As for meal accompaniment, Caruso’s solid signature cocktails offer a nice range of breadth, from the Citrus Spritz (grapefruit-infused Aperol, prosecco, club soda), to the Milano-Torino (Campari, vermouth, orange slice), or Sgroppino (vodka, prosecco, lemon thyme sorbet, mint).

As with all elements of the property itself, presentation is put on a pedestal at Caruso’s, and dessert does not get short shrift. Tiramisu, filled with biscuit and mascarpone, arrives in an egg-like shell made of a gossamer-sheer spun sugar, which the waiter serves with espresso in an affogato-style pour-over.

Citrus Bellini is comprised of citrus compote, blood orange sorbet, candid buddha’s hand and champagne spun thin. Passion Fruit Grand Cru Chocolate Bar, made with buffalo milk gelato and Mandarin orange.

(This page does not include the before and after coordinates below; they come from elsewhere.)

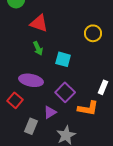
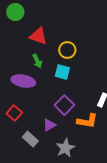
yellow circle: (93, 33) -> (67, 50), moved
purple ellipse: (31, 80) -> (23, 81), moved
gray rectangle: (31, 126) -> (30, 139), turned -70

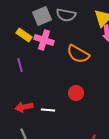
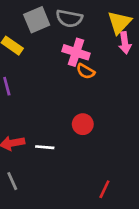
pink cross: (44, 40) -> (76, 52), moved
orange semicircle: (78, 54) -> (85, 71), size x0.6

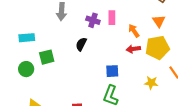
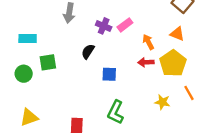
pink rectangle: (112, 18) -> (125, 25), turned 48
orange triangle: (159, 21) -> (177, 34), turned -40
yellow pentagon: (157, 48) -> (173, 63), turned -30
blue square: (112, 71) -> (109, 74), moved

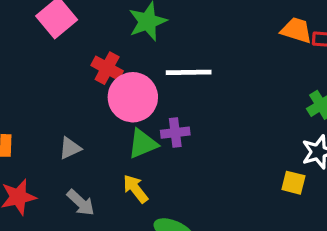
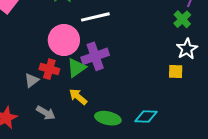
red cross: (107, 68) -> (49, 69), moved
purple cross: (175, 133) -> (95, 56), size x1.5

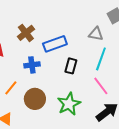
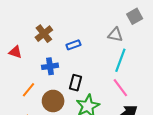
blue rectangle: (55, 44) -> (73, 45), size x0.6
black rectangle: (71, 66) -> (75, 83), moved

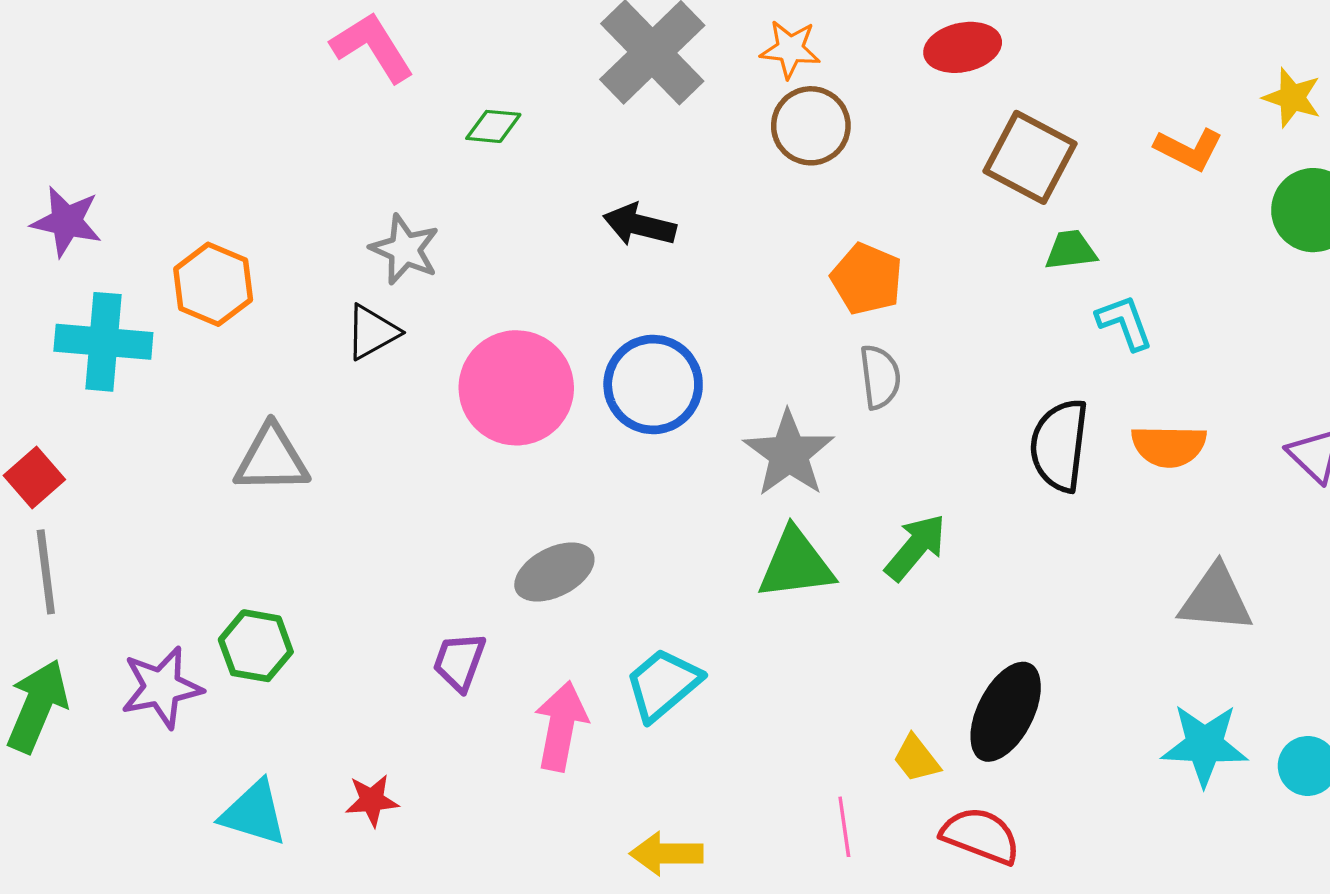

The cliché “the devil is in the details” never rang more true for a developer than for Rick Caruso. At a Caruso establishment, nothing is haphazard or left to chance. There has been forethought put into every brick, every capitol, every angle, every placement of a tree or shrub.

Yet, Caruso’s appears to be a more-personal-than-usual project for the famed developer, perhaps even a crowning achievement. From the monogrammed napkins to the choice of classic standards wafting through the ocean breeze in the background, the restaurant not only echoes the billionaire’s uncanny eye for detail but appears to reflect his personal taste.

Indeed, dining at Caruso’s as the sun sets over Montecito, one gets the idea that this establishment encompasses everything that Rick Caruso enjoys in a culinary experience.

And while the culinary fare may be more expensive than the average restaurant, you won’t flinch because the experience will be worth every penny. Be among the first to visit Caruso’s and witness a Michelin-star restaurant in the making.